Abstract:Due to the cost-prohibitive nature of training Large Language Models (LLMs), fine-tuning has emerged as an attractive alternative for specializing LLMs for specific tasks using limited compute resources in a cost-effective manner. In this paper, we characterize sparse Mixture of Experts (MoE) based LLM fine-tuning to understand their accuracy and runtime performance on a single GPU. Our evaluation provides unique insights into the training efficacy of sparse and dense versions of MoE models, as well as their runtime characteristics, including maximum batch size, execution time breakdown, end-to-end throughput, GPU hardware utilization, and load distribution.

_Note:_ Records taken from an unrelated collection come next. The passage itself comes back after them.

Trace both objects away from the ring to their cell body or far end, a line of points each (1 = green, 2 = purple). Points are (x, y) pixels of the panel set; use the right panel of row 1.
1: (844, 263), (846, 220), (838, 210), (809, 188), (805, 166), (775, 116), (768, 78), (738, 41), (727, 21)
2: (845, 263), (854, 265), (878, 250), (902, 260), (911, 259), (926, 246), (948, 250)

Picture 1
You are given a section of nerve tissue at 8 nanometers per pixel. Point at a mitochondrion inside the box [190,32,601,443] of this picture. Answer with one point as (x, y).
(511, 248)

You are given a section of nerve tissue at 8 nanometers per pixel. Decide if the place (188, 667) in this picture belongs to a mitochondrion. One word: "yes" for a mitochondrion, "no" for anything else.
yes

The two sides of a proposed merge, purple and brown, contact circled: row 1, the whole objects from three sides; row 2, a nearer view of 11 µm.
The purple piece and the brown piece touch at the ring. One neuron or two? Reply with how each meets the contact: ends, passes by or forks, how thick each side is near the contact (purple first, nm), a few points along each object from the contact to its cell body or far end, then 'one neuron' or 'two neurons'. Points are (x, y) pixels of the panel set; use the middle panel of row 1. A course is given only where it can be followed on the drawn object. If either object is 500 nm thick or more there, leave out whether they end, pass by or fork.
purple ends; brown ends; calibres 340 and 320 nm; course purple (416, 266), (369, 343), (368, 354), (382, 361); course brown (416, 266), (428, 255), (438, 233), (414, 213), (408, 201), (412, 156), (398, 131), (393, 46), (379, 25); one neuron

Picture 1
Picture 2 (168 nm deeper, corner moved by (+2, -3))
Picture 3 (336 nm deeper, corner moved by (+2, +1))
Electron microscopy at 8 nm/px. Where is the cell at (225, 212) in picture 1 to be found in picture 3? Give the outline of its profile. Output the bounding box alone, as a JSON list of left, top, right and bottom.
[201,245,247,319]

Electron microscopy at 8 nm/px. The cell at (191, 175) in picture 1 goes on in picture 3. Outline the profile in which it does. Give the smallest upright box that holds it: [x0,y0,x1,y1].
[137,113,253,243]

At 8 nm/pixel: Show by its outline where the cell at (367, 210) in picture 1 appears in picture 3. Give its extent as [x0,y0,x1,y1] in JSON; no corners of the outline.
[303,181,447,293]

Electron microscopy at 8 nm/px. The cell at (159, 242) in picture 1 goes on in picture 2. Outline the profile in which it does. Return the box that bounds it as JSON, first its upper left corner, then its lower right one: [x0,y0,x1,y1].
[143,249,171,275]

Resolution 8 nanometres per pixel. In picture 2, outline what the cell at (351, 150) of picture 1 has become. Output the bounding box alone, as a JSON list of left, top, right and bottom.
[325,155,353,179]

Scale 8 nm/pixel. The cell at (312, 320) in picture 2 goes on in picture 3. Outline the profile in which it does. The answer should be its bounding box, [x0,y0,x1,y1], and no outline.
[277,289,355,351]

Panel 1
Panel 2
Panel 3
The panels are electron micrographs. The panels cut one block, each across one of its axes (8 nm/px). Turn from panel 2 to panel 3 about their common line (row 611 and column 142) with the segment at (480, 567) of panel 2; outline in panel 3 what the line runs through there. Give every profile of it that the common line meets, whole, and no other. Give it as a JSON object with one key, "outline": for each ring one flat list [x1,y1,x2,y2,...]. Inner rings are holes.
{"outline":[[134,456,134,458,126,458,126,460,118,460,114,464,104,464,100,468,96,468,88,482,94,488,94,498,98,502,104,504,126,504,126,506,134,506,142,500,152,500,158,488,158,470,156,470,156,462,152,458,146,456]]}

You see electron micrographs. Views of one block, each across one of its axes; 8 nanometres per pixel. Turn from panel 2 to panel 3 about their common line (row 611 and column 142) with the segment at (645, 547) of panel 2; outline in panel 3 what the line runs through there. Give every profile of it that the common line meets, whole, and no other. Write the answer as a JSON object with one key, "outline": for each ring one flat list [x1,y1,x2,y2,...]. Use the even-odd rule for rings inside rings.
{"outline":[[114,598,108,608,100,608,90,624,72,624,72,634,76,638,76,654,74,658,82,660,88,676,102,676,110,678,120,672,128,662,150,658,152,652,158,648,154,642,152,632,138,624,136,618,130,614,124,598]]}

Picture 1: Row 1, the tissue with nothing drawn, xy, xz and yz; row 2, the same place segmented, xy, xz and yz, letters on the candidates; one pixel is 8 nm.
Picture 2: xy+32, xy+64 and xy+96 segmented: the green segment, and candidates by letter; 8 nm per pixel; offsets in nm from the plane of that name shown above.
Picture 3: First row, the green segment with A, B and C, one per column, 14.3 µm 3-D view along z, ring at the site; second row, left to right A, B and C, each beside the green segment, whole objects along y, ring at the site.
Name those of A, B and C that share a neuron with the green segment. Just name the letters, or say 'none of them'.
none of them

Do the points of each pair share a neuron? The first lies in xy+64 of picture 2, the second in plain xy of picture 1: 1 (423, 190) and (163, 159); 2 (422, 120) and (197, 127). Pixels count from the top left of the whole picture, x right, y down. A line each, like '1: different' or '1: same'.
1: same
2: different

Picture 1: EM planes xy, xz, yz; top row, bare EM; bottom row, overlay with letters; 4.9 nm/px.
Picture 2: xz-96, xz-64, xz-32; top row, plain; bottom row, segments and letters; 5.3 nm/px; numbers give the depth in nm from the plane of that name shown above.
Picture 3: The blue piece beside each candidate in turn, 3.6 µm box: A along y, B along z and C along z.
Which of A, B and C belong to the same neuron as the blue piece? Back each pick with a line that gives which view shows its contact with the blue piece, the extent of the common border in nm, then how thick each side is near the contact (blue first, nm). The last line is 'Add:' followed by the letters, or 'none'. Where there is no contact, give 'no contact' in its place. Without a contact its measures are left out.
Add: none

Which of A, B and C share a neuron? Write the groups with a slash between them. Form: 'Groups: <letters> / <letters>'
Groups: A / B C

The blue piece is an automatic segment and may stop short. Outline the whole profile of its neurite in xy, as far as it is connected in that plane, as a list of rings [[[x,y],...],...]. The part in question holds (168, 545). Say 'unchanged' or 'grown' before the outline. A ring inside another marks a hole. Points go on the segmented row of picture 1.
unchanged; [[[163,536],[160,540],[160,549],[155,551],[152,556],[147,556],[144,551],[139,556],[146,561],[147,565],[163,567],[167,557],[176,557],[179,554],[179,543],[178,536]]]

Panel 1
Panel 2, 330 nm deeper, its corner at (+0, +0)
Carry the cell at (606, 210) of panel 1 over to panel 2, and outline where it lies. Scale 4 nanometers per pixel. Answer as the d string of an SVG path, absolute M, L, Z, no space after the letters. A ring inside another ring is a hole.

Our study identifies the optimization of the MoE layer as crucial for further improving the performance of LLM fine-tuning. Using our profiling results, we also develop and validate an analytical model to estimate the cost of LLM fine-tuning on the cloud. This model, based on parameters of the model and GPU architecture, estimates LLM throughput and the cost of training, aiding practitioners in industry and academia to budget the cost of fine-tuning a specific model.